Semana passada, um telejornal mostrou trechos do processo no qual o sr. Bresser Pereira descolou enorme indenização trabalhista de um supermercado. Na petição inicial, assinada por seu advogado Alfredo Flandoli, a base da argumentação era, justamente, esse direito adquirido que ele agora quer abolir para os outros, desde que salvou o seu.
Tanto o fim da estabilidade como a reeleição de prefeitos, governadores e presidente da República são medidas que podem melhorar o sistema de poder, uma vez obedecido o elementar preceito da decência pública e privada.

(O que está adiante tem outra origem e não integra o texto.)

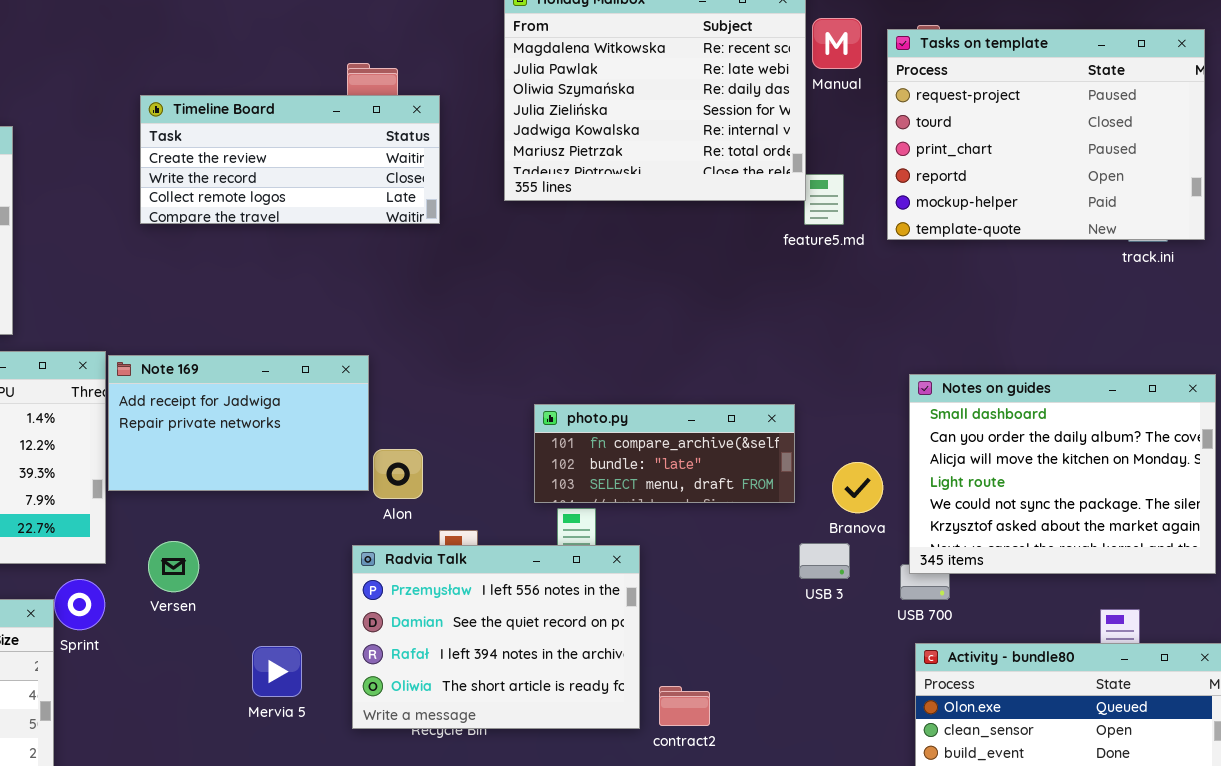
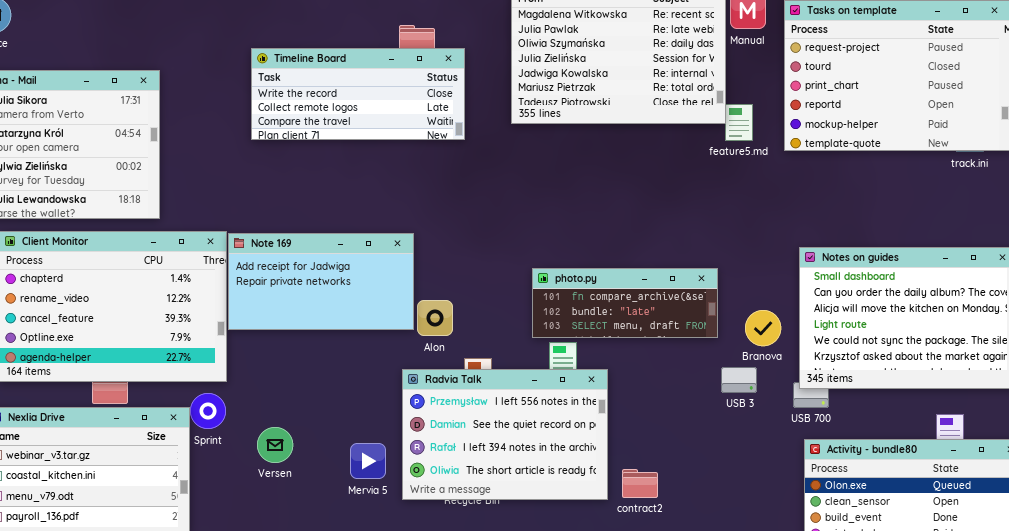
Timeline Board: [140,95,440,224] -> [251,48,465,140], scrolled down 1 row
Versen: [148,541,199,592] -> [257,427,293,463], moved
Mervia 5: [252,646,302,697] -> [350,443,386,479], moved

A partir de tal data, aqueles que ingressarem nos quadros do funcionalismo saberão que a estabilidade já era. Quanto à reeleição dos atuais mandatários, todos eles tomaram posse com data certa para sair do poder. Aqueles que aceitarem a prorrogação "ad hoc" poderão se sentir dentro da lei, mas estarão fora daquilo que o patriarca José Bonifácio chamou de razão e moral.
A declaração de FHC sobre as demissões é de revoltante cinismo. Prometer que evitará o arbítrio e as motivações partidárias equivale a garantir que a atual equipe no poder é feita de anjos, arcanjos e superanjos.
Quem não tiver pistolão, quem pertencer a partidos que incomodam o poder fatalmente será demitido, independente da produtividade ou eficiência. Para evitar esse pega-pra-capar indecente, que abastece o governo de cargos no funcionalismo, criou-se a estabilidade. Evidente que há abusos, há prefeituras e Estados que gastam mais de 80% com a folha de pagamento. Mas a pletora tem origem no próprio poder, que atavicamente se utiliza dos cargos públicos para saldar compromissos familiares e eleitorais.
Voltando ao direito adquirido: o sr. Bresser não teve pejo em invocá-lo em causa própria. A dualidade moral é um retrato que define não apenas o ministro, mas o governo.